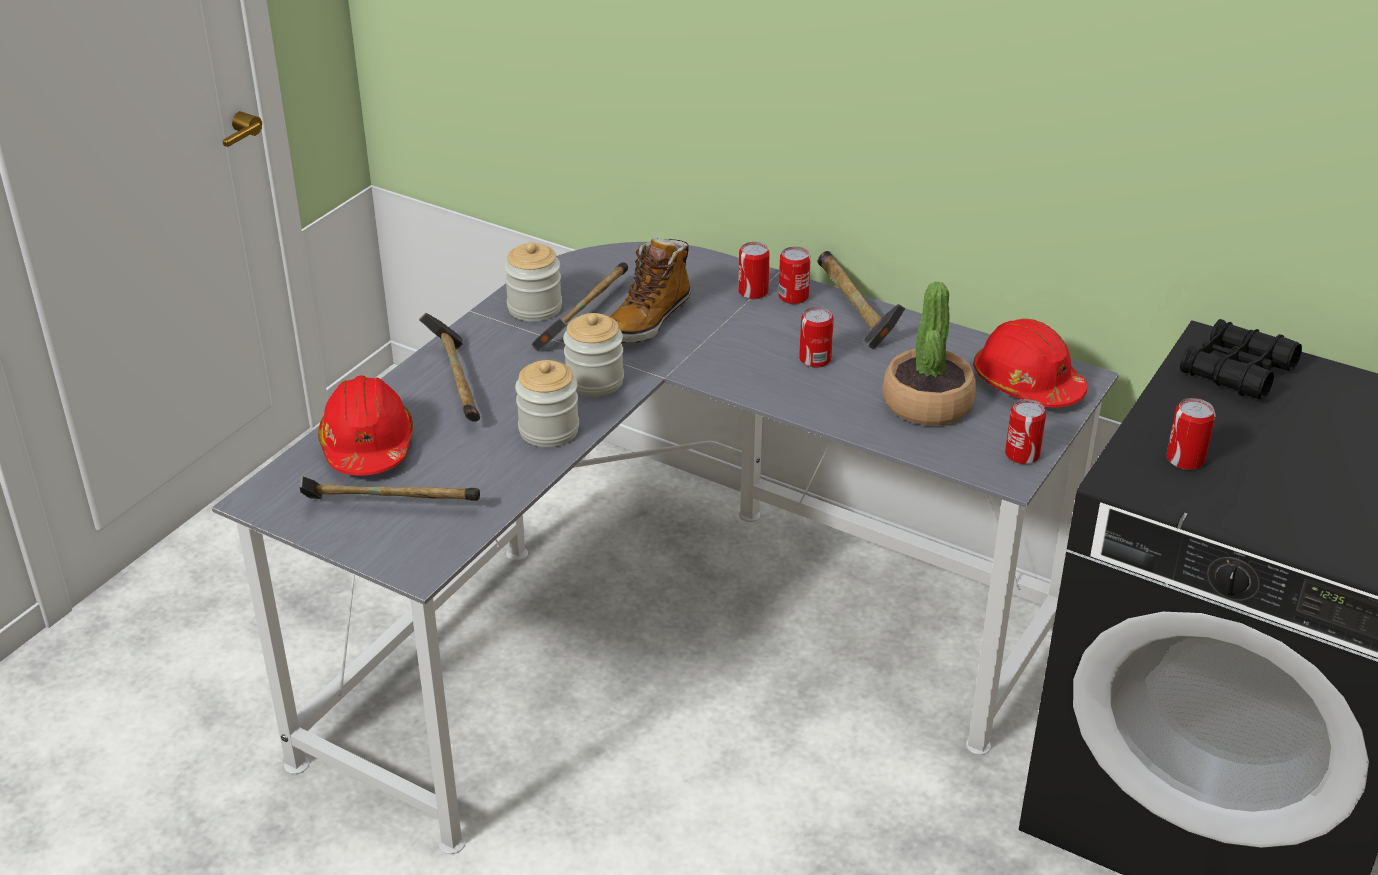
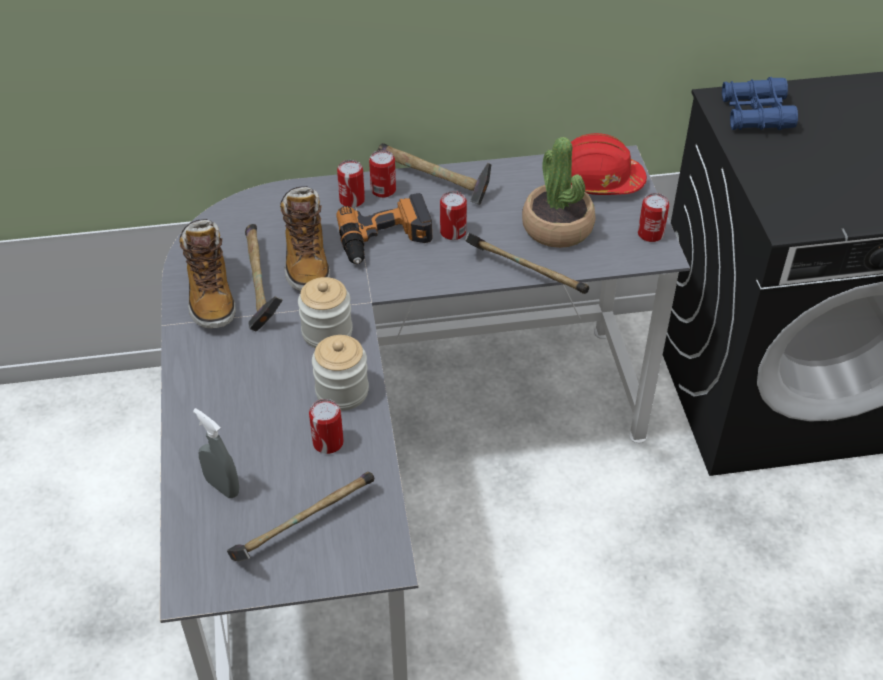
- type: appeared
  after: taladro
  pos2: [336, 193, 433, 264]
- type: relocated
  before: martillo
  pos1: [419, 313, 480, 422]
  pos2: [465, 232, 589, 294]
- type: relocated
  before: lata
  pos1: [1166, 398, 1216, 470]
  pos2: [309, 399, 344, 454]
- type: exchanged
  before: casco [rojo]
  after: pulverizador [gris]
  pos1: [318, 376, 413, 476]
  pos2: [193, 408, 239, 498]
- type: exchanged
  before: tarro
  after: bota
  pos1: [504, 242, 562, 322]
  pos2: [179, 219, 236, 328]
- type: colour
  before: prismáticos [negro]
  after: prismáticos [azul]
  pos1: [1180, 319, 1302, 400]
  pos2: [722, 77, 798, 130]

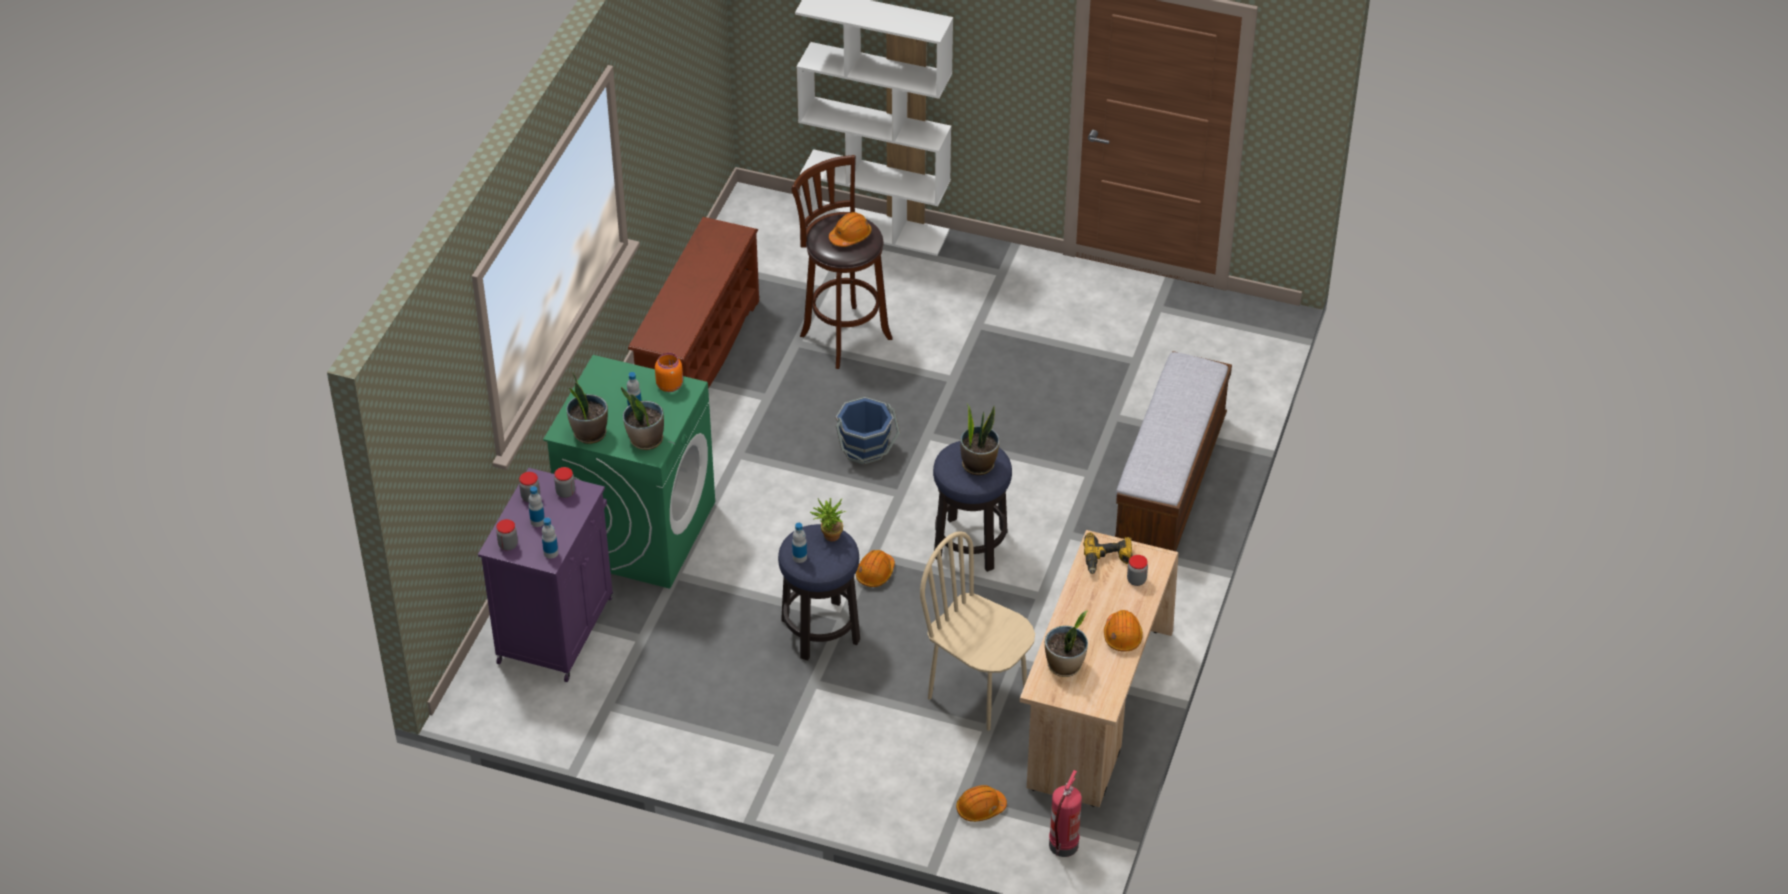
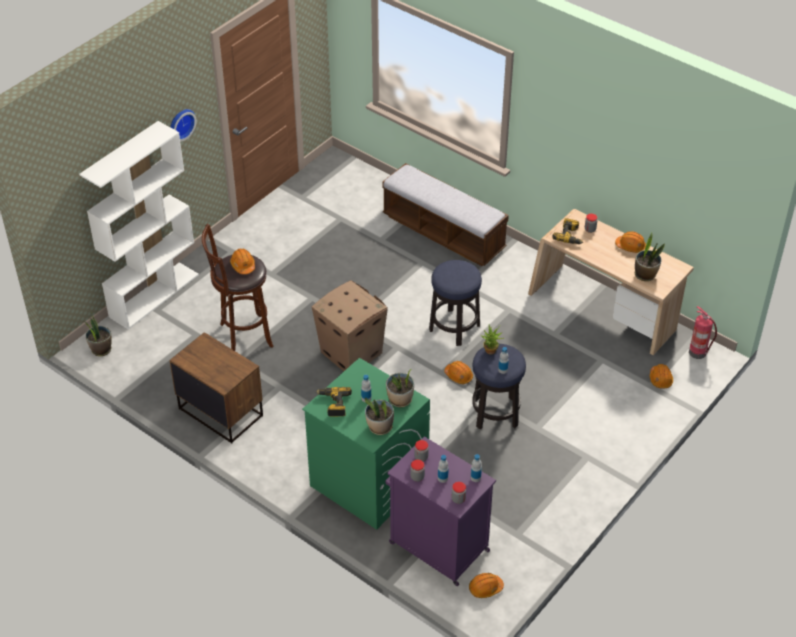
- type: missing
  before: tarro [naranja]
  pos1: [655, 353, 683, 392]
- type: missing
  before: silla [beis]
  pos1: [920, 531, 1035, 731]
- type: appeared
  after: reloj de pared
  pos2: [170, 109, 197, 142]
- type: appeared
  after: taladro
  pos2: [316, 387, 352, 416]
- type: appeared
  after: casco [naranja]
  pos2: [469, 573, 504, 598]
- type: relocated
  before: planta en maceta
  pos1: [960, 404, 1000, 475]
  pos2: [84, 312, 112, 356]
- type: exchanged
  before: zapatero [marrón]
  after: mesita de noche [marrón]
  pos1: [628, 217, 759, 388]
  pos2: [170, 332, 263, 444]
- type: exchanged
  before: cubo [azul]
  after: caja de cartón
  pos1: [836, 397, 900, 465]
  pos2: [312, 280, 388, 371]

┄┄┄┄┄┄┄┄┄┄┄┄┄┄┄┄┄┄┄┄

Pick out every line above that contains the word "prismáticos" and copy it.

Answer to this exercise -
  before: prismáticos [negro]
  after: prismáticos [azul]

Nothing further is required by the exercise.